**EXERCISE REQUIREMENTS**
Write out the passage about Zimmer and the Hoboken hospital sale word for word, starting at "Zimmer needs the" and ending at "vote against her.".

Zimmer’s attempt to play Santa Claus for so many prominent people may be undone if a rumored class action lawsuit by some unsecured creditors takes place. They could become the Grinch who steal the political patronage Christmas in August, by asking the court to halt the sale of the hospital, saying the purchase is underfunded.
Zimmer needs the sale of the hospital as a trump card if she expects to win reelection in two years. Of course, her generosity will go unappreciated by members of various unions and other people who will probably find coal in their stockings as a result of the bankruptcy. They will likely vote against her.
With Zimmer being so generous, you have to wonder how Ramos – or at least his legislative aide – can be leading an effort to put a proposed change of Hoboken’s election date onto the November ballot as a referendum, in opposition to Zimmer’s wishes. The City Council, controlled by supporters of Zimmer – whom Ramos may challenge for mayor – passed an ordinance last month to change the election from May to November, giving Zimmer and her council seven additional months in office, and allowing them to run for reelection at the same time that their ally, Gov. Christie, would run.
Was it a bad deal to save the economy?

**GIVEN INFORMATION**
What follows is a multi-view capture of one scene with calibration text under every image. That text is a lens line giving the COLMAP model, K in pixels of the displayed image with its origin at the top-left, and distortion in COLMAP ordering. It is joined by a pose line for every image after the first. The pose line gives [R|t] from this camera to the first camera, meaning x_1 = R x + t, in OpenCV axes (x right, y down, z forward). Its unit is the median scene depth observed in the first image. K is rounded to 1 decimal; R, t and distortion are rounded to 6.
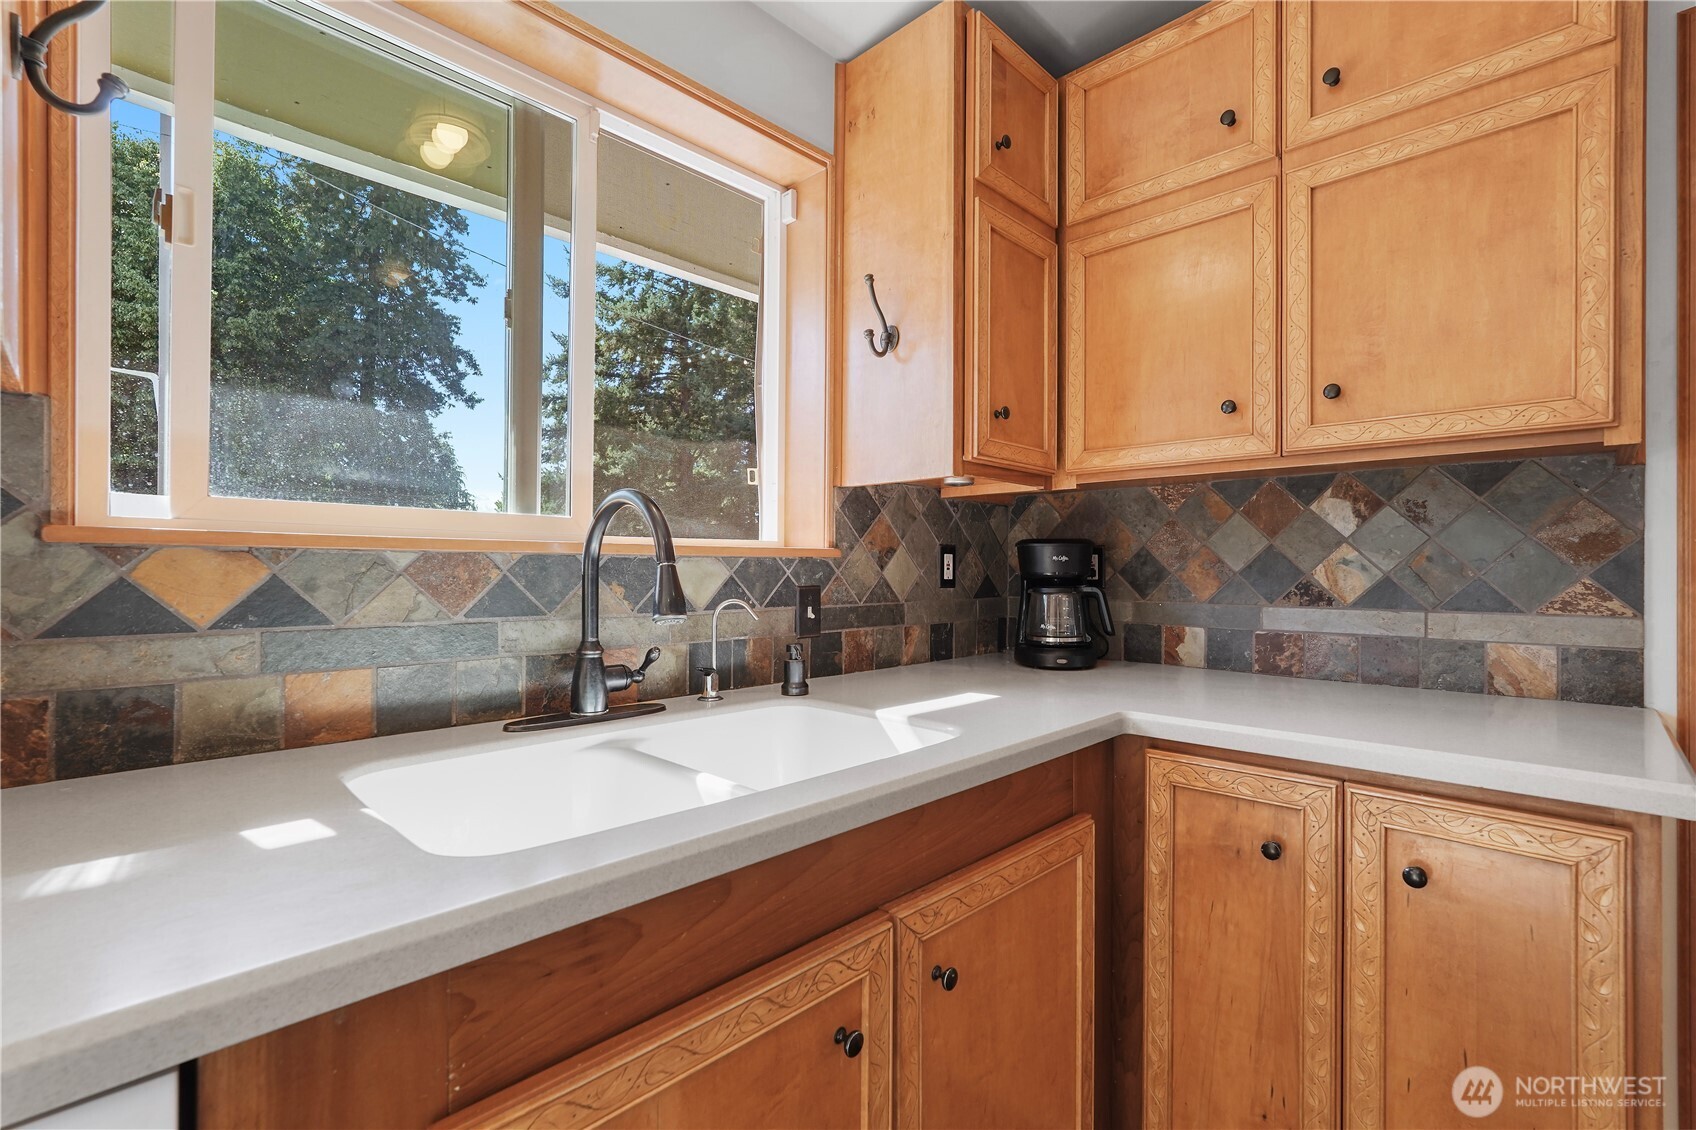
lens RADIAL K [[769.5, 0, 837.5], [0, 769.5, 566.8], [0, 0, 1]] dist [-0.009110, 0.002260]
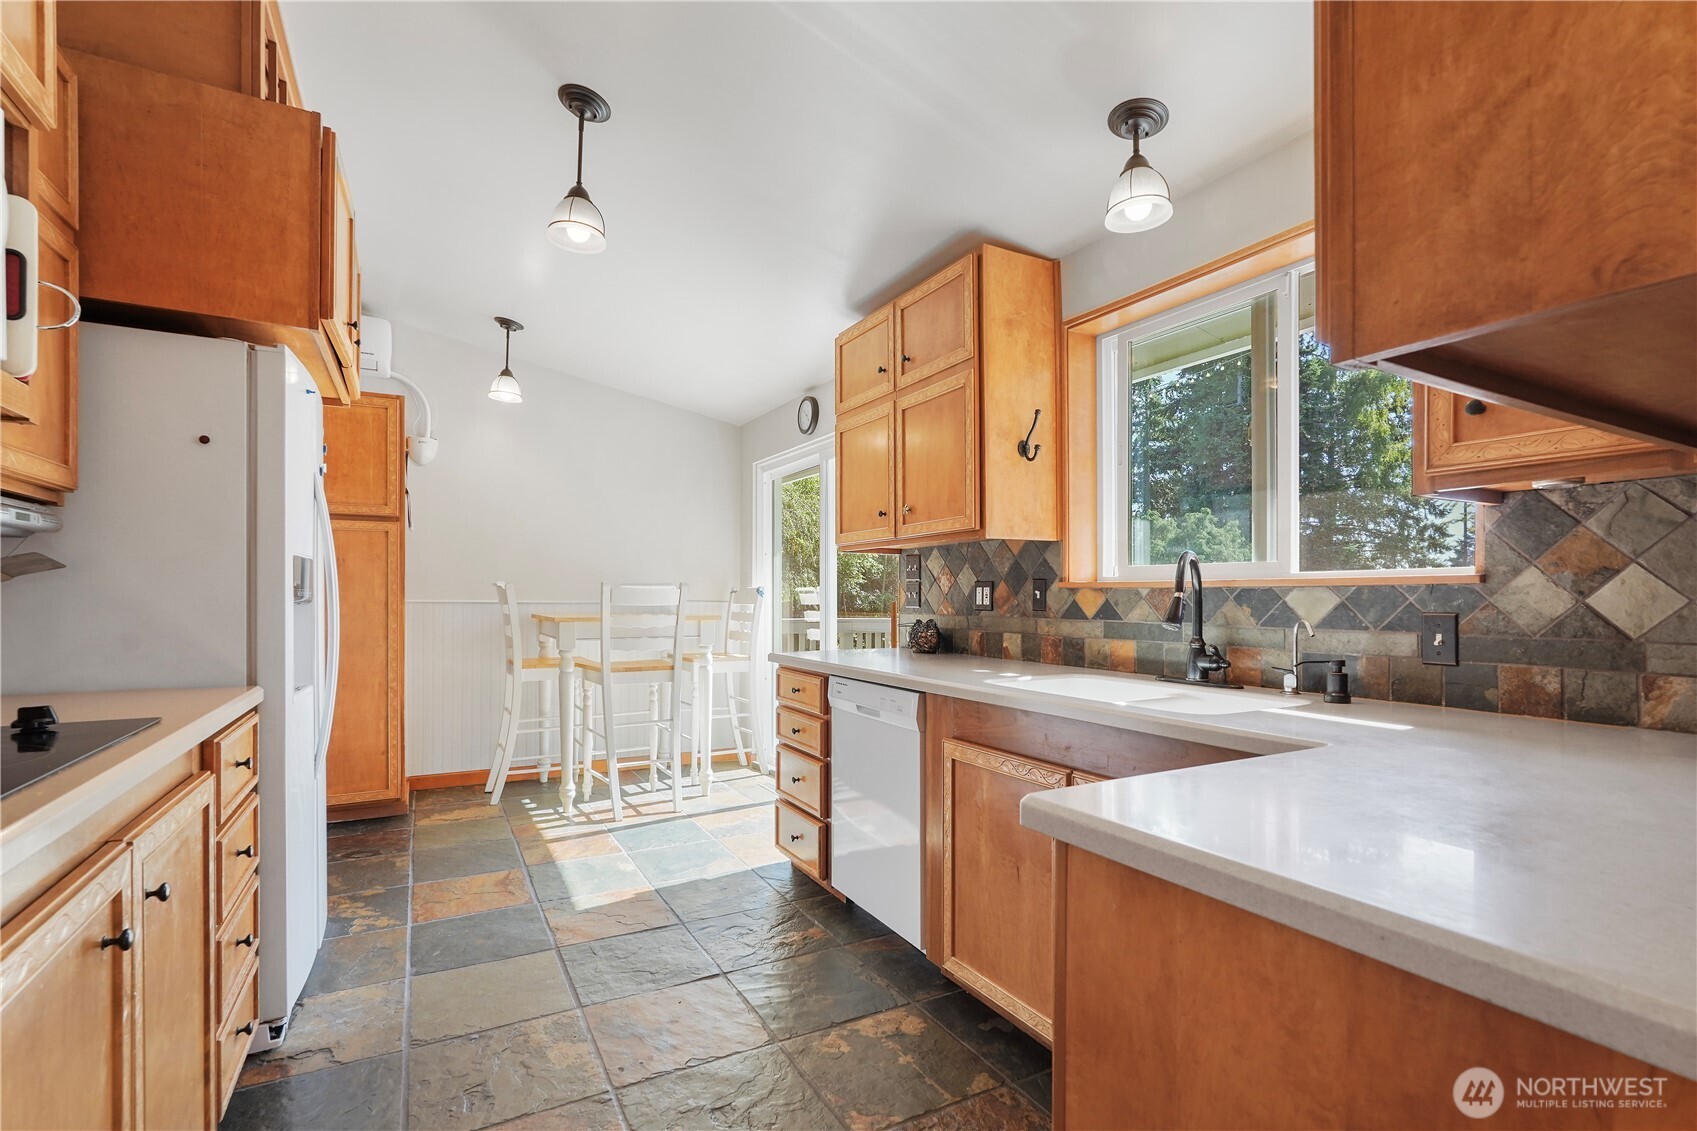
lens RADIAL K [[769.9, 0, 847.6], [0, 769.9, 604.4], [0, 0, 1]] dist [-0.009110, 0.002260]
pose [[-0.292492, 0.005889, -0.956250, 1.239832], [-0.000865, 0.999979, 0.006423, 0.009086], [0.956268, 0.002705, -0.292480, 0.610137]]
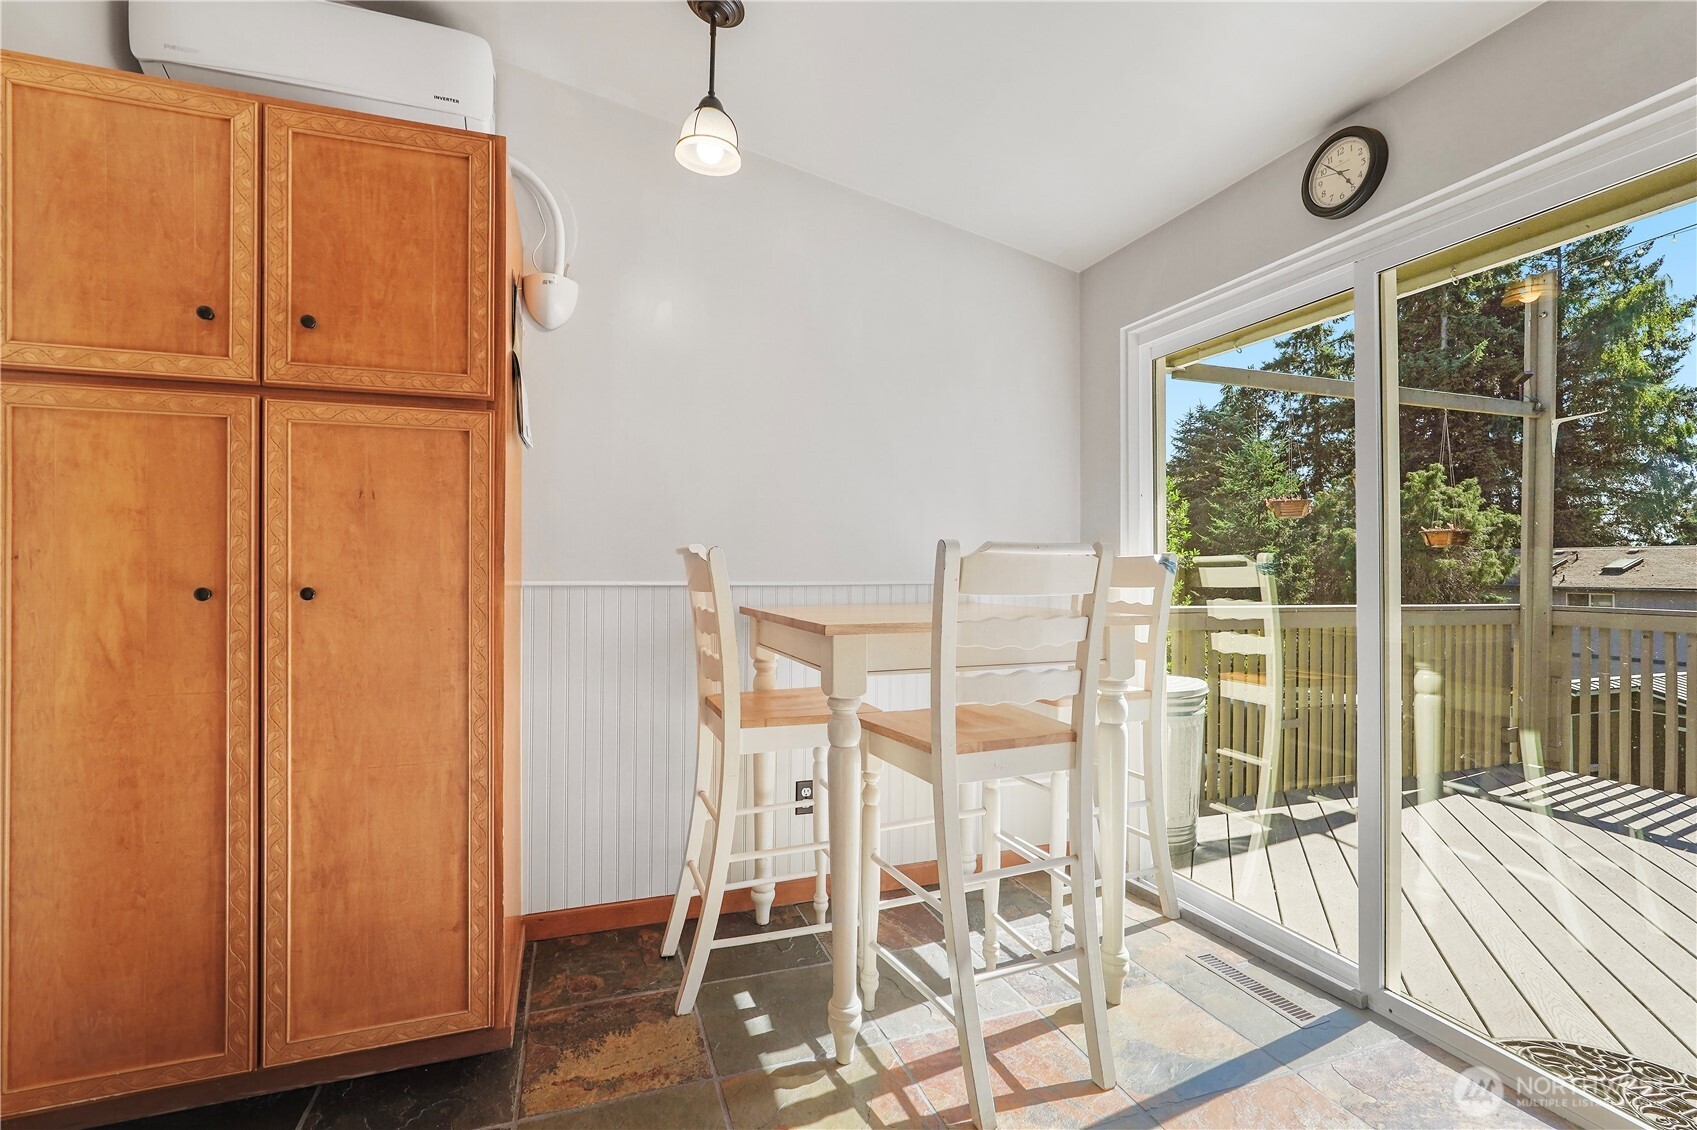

**ANSWER SPACE**
Zimmer needs the sale of the hospital as a trump card if she expects to win reelection in two years. Of course, her generosity will go unappreciated by members of various unions and other people who will probably find coal in their stockings as a result of the bankruptcy. They will likely vote against her.